Из парней мало кто знал, что я семейный. Я предпочитал об этом не распространяться. Кольцо носил на цепочке на шее. Она шутила, что если я свалюсь за борт, я смогу повиснуть на нем и не упасть в воду. Тогда это казалось смешным, теперь же я был не в силах сдержать свою злость. Злость от осознания своей беспомощности. Я оказался никчемным мужем и отцом. Я не смог быть с ними, когда я был им нужен, а теперь я мог только надеяться, что они уцелели и эвакуировались. Также я не знал, что с моим отцом, который взял отпуск, чтобы подстраховать меня. Он должен был быть с ними…Боже, как же я жалок…
Внезапно я услышал голос откуда-то сзади:
– Вам помочь?
Обернувшись, я увидел ее. Она стояла в своем длинном платье, том самом в котором она провожала меня в последнюю смену, а на руках у нее спал наш сын. Ее светлые волосы развевались на ветру, а глаза искрились тем самым блеском, за который я их в свое время и полюбил. Кажется, она меня не узнала. Естественно, я сбросил минимум 15 кило, был не в лучшей форме, на лице чувствовал свалявшуюся щетинистую бороду. Она никогда не видела меня таким неухоженным и диким. Я нарушил воцарившуюся тишину:
– Это я. Прости, что задержался, не получилось раньше. – Надо же, я испугался собственного голоса. Уж больно раскатистым он стал за последнее время.
Она все еще не узнавала меня:
– Мы знакомы?
Я расстегнул пуговицы на воротнике своей рабочей рубахи и выпустил оттуда цепочку с кольцом:
– Ты была права, я не упал в воду. Кольцо спасло меня.
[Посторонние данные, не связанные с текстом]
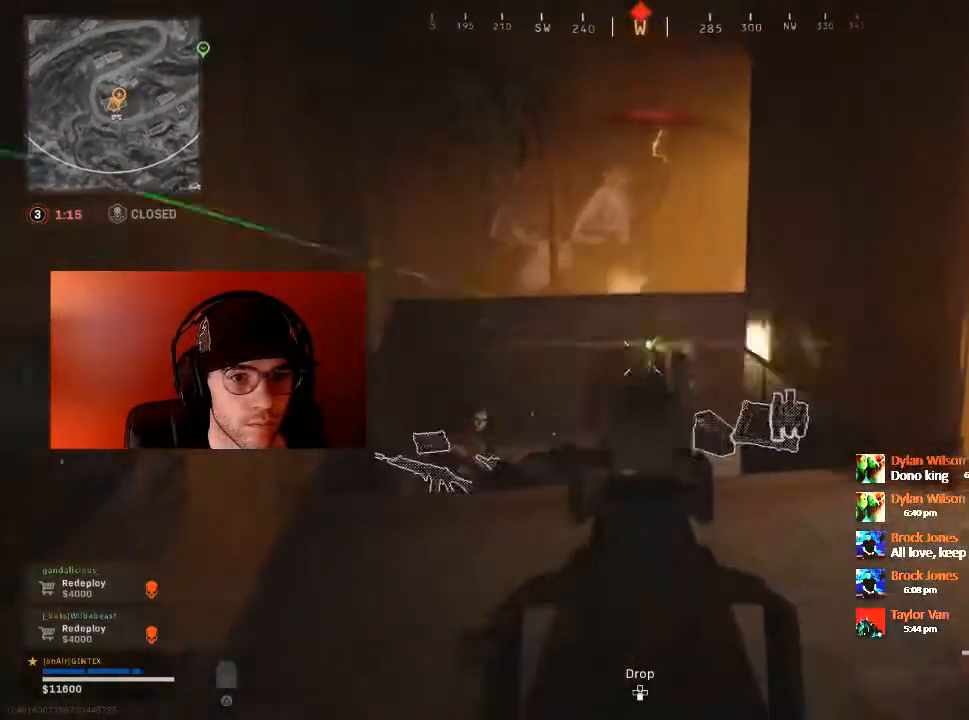
Gameplay with a controller (PlayStation layout); each line is a JSON object with the inputs held at the frame after it. "button_events" lists button changes between this image and that frame as [ms after this image, input, new state], when the widget could be followed in between (sticks are given only as held states). Not read: HOME L3 R1 R3 START.
{"buttons": [], "left_stick": "up-right", "right_stick": "left", "button_events": [[417, "L1", "up"]]}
Увидев кольцо, она резко поменялась в лице:
– Господи…это…ты?
– Да, я пришел к Вам.
У нее на глазах проступили слезы:
– Я…я думала, что ты…
Я не выдержал и крепко обнял их:
– Никогда, слышишь, никогда я больше не брошу Вас. Никогда я… – внезапно я понял, что и сам плачу. Посмотрев на маленькое создание у нее на руках, я спросил. – Сколько ему?
– Пять дней.
– Господи, я не успел.
– Ничего, главное, что ты здесь. Живой.
– Где отец?
– В нашей палатке. Я потеряла много крови, у него оказалась моя группа и мой резус. Он поделился со мной.
– Я хочу его видеть.
– Пойдем. Мы отведем тебя.
– Поверить не могу. Как Вы выбрались?
– Долгая история. Расскажем за ужином, а ты расскажешь свою.
– А что у нас на ужин?
– Сюрприз.
– Ладно. А можно мне его подержать? – Спросил я, глядя на сына. – Вы ему имя придумали?
– Да, в твою честь. Возьми, только очень аккуратно, он спит.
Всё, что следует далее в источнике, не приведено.